I blow out the alcove ceiling and Brin and I glide through into the chamber above.
It is dark, cluttered with inanimate shapes and, for the moment, we are unopposed. We hug to the curve of the outer wall where it joins the next level above, Brin feeling her way without haste, searching for something our nee’m assured us would be here. Somewhere.
Reverberations from the battle spreading through the halls below precede eruptions into this level. Blazes and multiple flashes give us enough to see the tell-tales of the tween we are seeking. Brin heads toward it and I follow, covering behind.
A susurration at the edge of my awareness gains volume and dimension. It sounds like a rasping, in-drawn breath by some behemoth, one like the first gatekeeper, only more profound and… agonizing. It seems to be coming from everywhere. Coincident with this great inhalation, comes a riot of panicked cries below us and the clamor of hundreds of feet and hooves scattering, retreating in all directions. Complete disarray.
It feels as though all sound has been sucked away from us.
A screaming thunderclap roar, a raw wail of rage and horror and inhuman suffering breaks upon us like a sustained explosion, pitched to draw blood.
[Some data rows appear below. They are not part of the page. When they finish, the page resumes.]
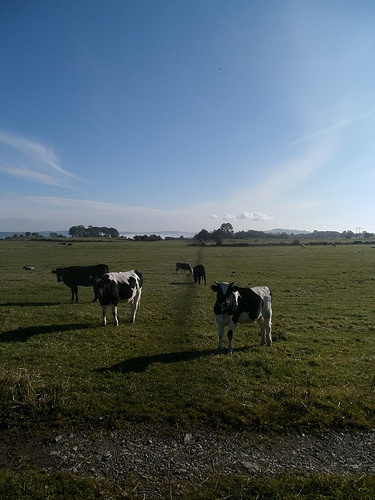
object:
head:
[209, 280, 239, 308]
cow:
[209, 279, 272, 355]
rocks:
[182, 432, 194, 448]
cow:
[51, 264, 109, 306]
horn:
[226, 281, 236, 289]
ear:
[231, 284, 239, 295]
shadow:
[0, 322, 108, 343]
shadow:
[93, 343, 265, 374]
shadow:
[168, 280, 196, 288]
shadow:
[0, 300, 64, 309]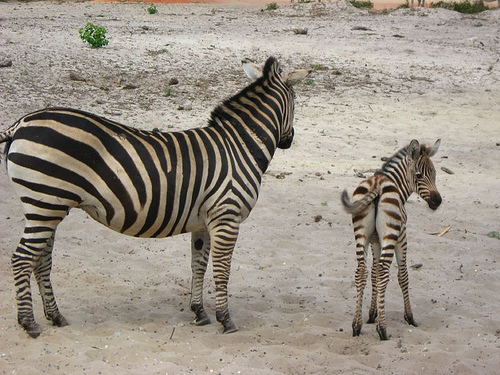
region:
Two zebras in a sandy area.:
[1, 52, 451, 339]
There is, in it, the concussive force of Hav’k pounding a Churn-side seawall and the mind-numbing cacophony of a chaos storm. I am disconcerted to find myself on the floor.
My head feels split open and I do not know if it is blood or tears streaming inside my Face. Something is moving among the Brethren stunned or damaged by their proximity to that deadly siren. The tap does not filter their last instants of terror and fury as they are consumed by what they never saw. Shiric’s marshals have come to fight us.
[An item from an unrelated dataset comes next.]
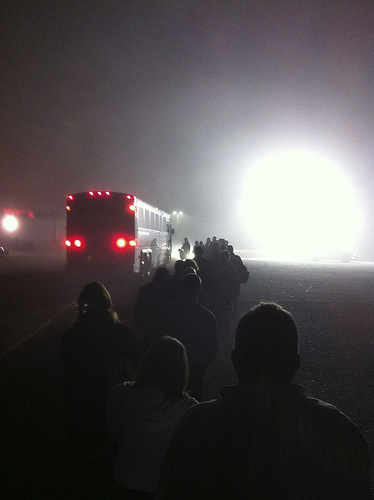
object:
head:
[233, 301, 300, 388]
Brin drags me upright and up into the tween. I let her haul me long enough to shake out the blur in my vision. The motion awakens a throbbing in my head and my body is beginning to respond to being pummeled into the soil not that long ago. I have no time for pain. We continue upward through darkened spaces, haste and caution in equal measure. The harrowing voice rises up again, but a distant agony this time, curtailed by a muted rumble of explosions. The battle has bought us time.
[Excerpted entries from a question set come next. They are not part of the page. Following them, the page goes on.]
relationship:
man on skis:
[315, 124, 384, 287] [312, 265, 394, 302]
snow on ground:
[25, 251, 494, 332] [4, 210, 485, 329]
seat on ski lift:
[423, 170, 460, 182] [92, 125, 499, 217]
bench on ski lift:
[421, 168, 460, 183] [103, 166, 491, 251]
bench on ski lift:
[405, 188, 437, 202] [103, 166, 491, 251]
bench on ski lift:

Brin turns to me in the air and pulls me to a stop, signing a warning. The way continues upward, but it is warded. I would not have seen that.
Our feet touch down in a high chamber only as broad as the Judgement Arena at High Seat. A large glowb hangs suspended a cast away, providing the sole illumination. The room’s circumference and the pitch of its tapering walls indicate we must be very near the apex of the spire. Outside these walls, wild energy scours the glassy surface, a subliminal thunder. Shiric’s sanctum must be above us.
No defenders wait to engage us, but the space is not empty. A scattering of worktables, their surfaces strewn with engines and objects I cannot identify, commands the area near us. Beyond them, a pillar of darkness pierces the center of the chamber.
Brin is scanning the surroundings, feeling for the intangible pressure of violent intention. She leans in, touches her Face to mine and, in that place behind my senses, I hear her. ‘I need a minnit to renew.’
Each of her expenditures have a cost and she has expended much. Even inside this keep with its Seals and wards, the flow of Source cannot be cut off. She leans her back against the wall and slides into a squat.
I snub my weapon and put my back to the wall, easing down beside her. Arms across her knees cradling her head, she does not look up. I remove my Face. The air is hot with a biting, metallic edge. It will not do to take it in deeply, nor for long. I wipe the congealing blood from my face.
In my pouch I have a draught that will restore vitality for a time. I am sure Brin has her own, but I offer to share mine with her and she accepts it. Without hesitation she removes her Face, wipes blood from her mouth, drains half the flask, and hands it back. She replaces her Face and lays her head back in her arms.
I swallow half the remaining liquid and, donning my Face again, stand to investigate The Enemy’s workshop. The thing I seek is near; I can feel it. I don’t know why.
“Let me know if anything comes to kill us,” she breathes to the floor.